Searching for people’s opinions via surveys and polls has been an expensive and time-consuming task. In partnership with the University of Antwerp, we performed a series of sentiment visualization experiments on live Political Tweets -produced during the run-up to the Dutch local-election in April 2015 to determine whether a tweet is positive, negative or neutral. The aim of the project was to process Twitter data both automatically with sentiment analysis algorithms, and also manually using annotation and qualitative judgements. There are several key aspects of this project:
- The infrastructure aspect focused (JStart, Streams, and Cloud Computing), on building and testing a platform for processing high volumes of data from the twitter firehose.
- The natural language processing aspect designed sentiment analysis techniques to deal with the prevalence of sarcasm on Twitter in the context of politics.

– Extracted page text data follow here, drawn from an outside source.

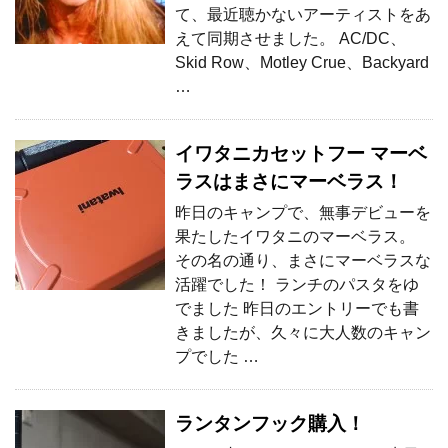
て、最近聴かないアーティストをあ
えて同期させました。 AC/DC、
Skid Row、Motley Crue、Backyard
…
イワタニカセットフー マーベ
ラスはまさにマーベラス！
昨日のキャンプで、無事デビューを
果たしたイワタニのマーベラス。
その名の通り、まさにマーベラスな
活躍でした！ ランチのパスタをゆ
でました 昨日のエントリーでも書
きましたが、久々に大人数のキャン
プでした …
ランタンフック購入！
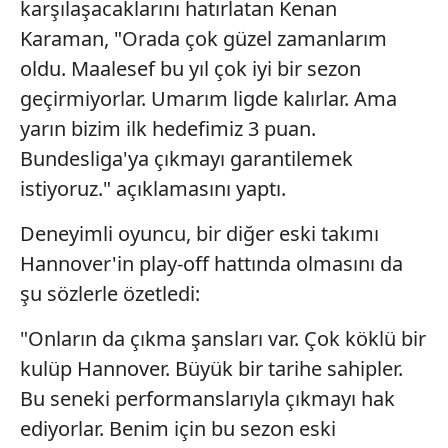
karşılaşacaklarını hatırlatan Kenan
Karaman, "Orada çok güzel zamanlarım
oldu. Maalesef bu yıl çok iyi bir sezon
geçirmiyorlar. Umarım ligde kalırlar. Ama
yarın bizim ilk hedefimiz 3 puan.
Bundesliga'ya çıkmayı garantilemek
istiyoruz." açıklamasını yaptı.
Deneyimli oyuncu, bir diğer eski takımı
Hannover'in play-off hattında olmasını da
şu sözlerle özetledi:
"Onların da çıkma şansları var. Çok köklü bir
kulüp Hannover. Büyük bir tarihe sahipler.
Bu seneki performanslarıyla çıkmayı hak
ediyorlar. Benim için bu sezon eski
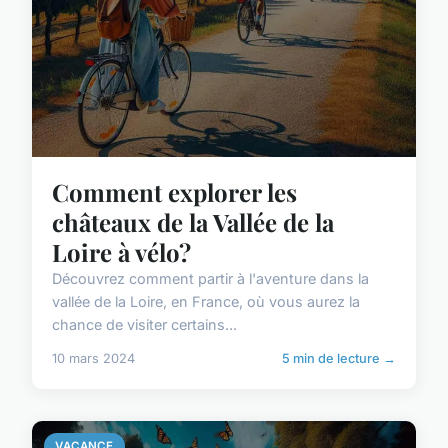
Comment explorer les
châteaux de la Vallée de la
Loire à vélo?
Découvrez comment partir à l'aventure dans la
vallée de la Loire, en France, où vous aurez la
chance de visiter certains...
10 mars 2024
5 min de lecture →
VACANCE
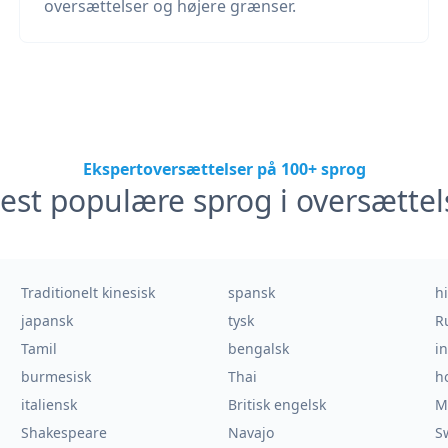
oversættelser og højere grænser.
Ekspertoversættelser på 100+ sprog
est populære sprog i oversættel
Traditionelt kinesisk
spansk
h
japansk
tysk
R
Tamil
bengalsk
i
burmesisk
Thai
h
italiensk
Britisk engelsk
M
Shakespeare
Navajo
S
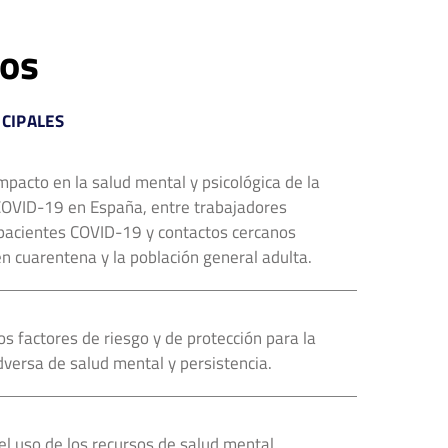
vos
NCIPALES
impacto en la salud mental y psicológica de la
OVID-19 en España, entre trabajadores
 pacientes COVID-19 y contactos cercanos
en cuarentena y la población general adulta.
los factores de riesgo y de protección para la
dversa de salud mental y persistencia.
 el uso de los recursos de salud mental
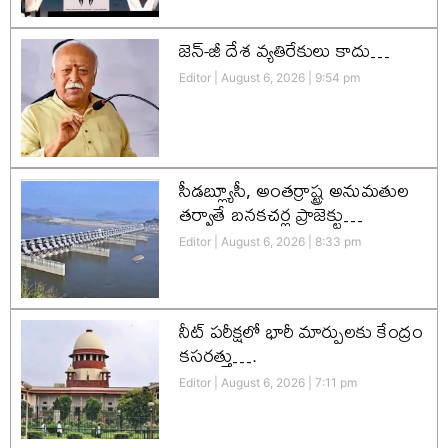
జెన్-జీ దేశ వ్యతిరేకులు కాదు…
Editor
August 6, 2026
9:54 pm
సీడబ్ల్యూసీ, అంతర్రాష్ట్ర అనుమతుల
తర్వాతే బనకచర్ల ప్రాజెక్టు…
Editor
August 6, 2026
8:33 pm
నీట్ పరీక్షలో భారీ మార్పులకు కేంద్రం
కసరత్తు….
Editor
August 6, 2026
7:11 pm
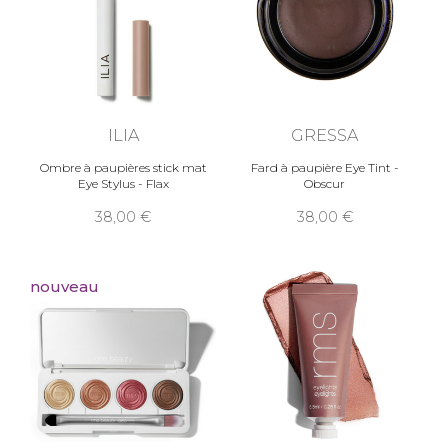
ILIA
GRESSA
Ombre à paupières stick mat
Fard à paupière Eye Tint -
Eye Stylus - Flax
Obscur
38,00
38,00
nouveau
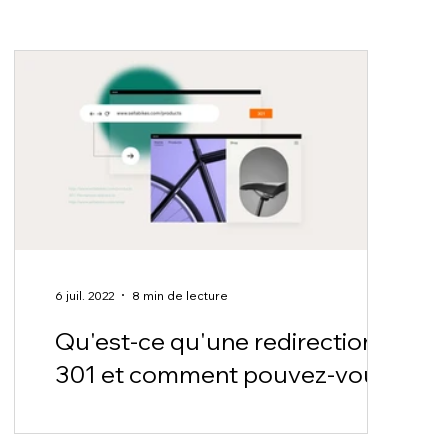
6 juil. 2022
8 min de lecture
Qu'est-ce qu'une redirection
301 et comment pouvez-vous
l'utiliser pour améliorer votre
SEO ?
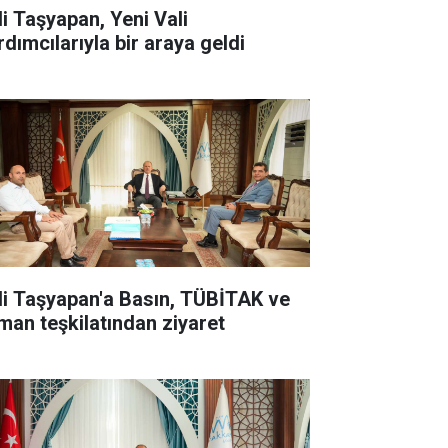
li Taşyapan, Yeni Vali
rdımcılarıyla bir araya geldi
li Taşyapan'a Basın, TÜBİTAK ve
man teşkilatından ziyaret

The tweets data we used were collected using the Twitter Streaming API for 8 weeks leading to the local-election. Search criteria specified include the mention of political parties such as The Labour Party (PVda), Conservative Party (VVD),…etc.; the mention of candidates and; the use of the hash tags such as #election2015, #Labour etc.; and the use of certain words such as “election”.
We also provide a content website to present the result of content visualization by introducing an interactive slider theme to represent the “Hot issues”: Healthcare, Sustainable energy, crime, etc.